Genome-wide transcriptional profiling, Western blotting, and real-time PCR were used to compare specimens of myometrium, leiomyoma, and leiomyosarcoma. Aurora A kinase was targeted in cell lines derived from metastatic ULMS using siRNA or MK-5108, a highly specific small-molecule inhibitor. An orthotopic model was used to evaluate the ability of MK-5108 to inhibit ULMS growth in vivo.
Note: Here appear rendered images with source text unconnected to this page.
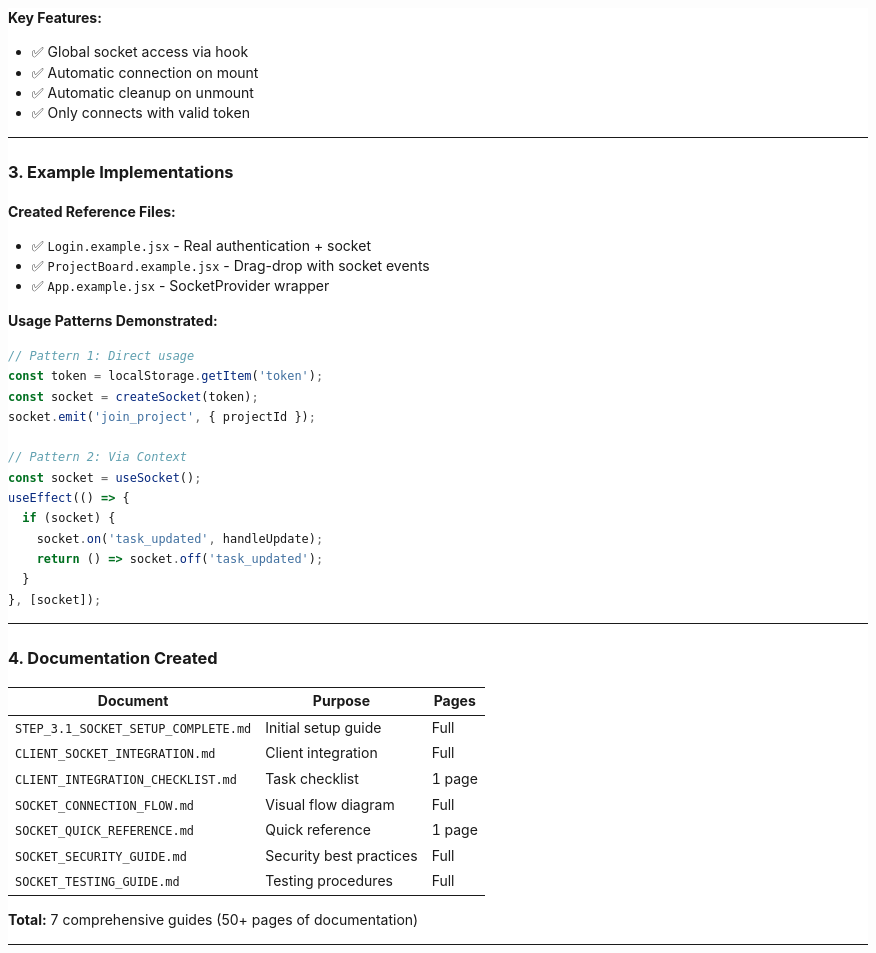 **Key Features:**
- ✅ Global socket access via hook
- ✅ Automatic connection on mount
- ✅ Automatic cleanup on unmount
- ✅ Only connects with valid token

---

### **3. Example Implementations**

**Created Reference Files:**
- ✅ `Login.example.jsx` - Real authentication + socket
- ✅ `ProjectBoard.example.jsx` - Drag-drop with socket events
- ✅ `App.example.jsx` - SocketProvider wrapper

**Usage Patterns Demonstrated:**
```javascript
// Pattern 1: Direct usage
const token = localStorage.getItem('token');
const socket = createSocket(token);
socket.emit('join_project', { projectId });

// Pattern 2: Via Context
const socket = useSocket();
useEffect(() => {
  if (socket) {
    socket.on('task_updated', handleUpdate);
    return () => socket.off('task_updated');
  }
}, [socket]);
```

---

### **4. Documentation Created**

| Document | Purpose | Pages |
|----------|---------|-------|
| `STEP_3.1_SOCKET_SETUP_COMPLETE.md` | Initial setup guide | Full |
| `CLIENT_SOCKET_INTEGRATION.md` | Client integration | Full |
| `CLIENT_INTEGRATION_CHECKLIST.md` | Task checklist | 1 page |
| `SOCKET_CONNECTION_FLOW.md` | Visual flow diagram | Full |
| `SOCKET_QUICK_REFERENCE.md` | Quick reference | 1 page |
| `SOCKET_SECURITY_GUIDE.md` | Security best practices | Full |
| `SOCKET_TESTING_GUIDE.md` | Testing procedures | Full |

**Total:** 7 comprehensive guides (50+ pages of documentation)

---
We found that 26 of 50 gene products most overexpressed in ULMS regulate mitotic centrosome and spindle functions. These include UBE2C, Aurora A and B kinase, TPX2, and Polo-like kinase 1 (PLK1). Targeting Aurora A inhibited proliferation and induced apoptosis in LEIO285, LEIO505, and SK-LMS1, regardless of whether siRNA or MK-5108 was used. In vitro, MK-5108 did not consistently synergize with gemcitabine or docetaxel. Gavage of an orthotopic ULMS model with MK-5108 at 30 or 60 mg/kg decreased the number and size of tumor implants compared with sham-fed controls. Oral MK-5108 also decreased the rate of proliferation, increased intratumoral apoptosis, and increased expression of phospho-histone H3 in ULMS xenografts.

Our results show that dysregulated centrosome function and spindle assembly are a robust feature of ULMS that can be targeted to slow its growth both in vitro and in vivo. These observations identify novel directions that can be potentially used to improve clinical outcomes for this disease.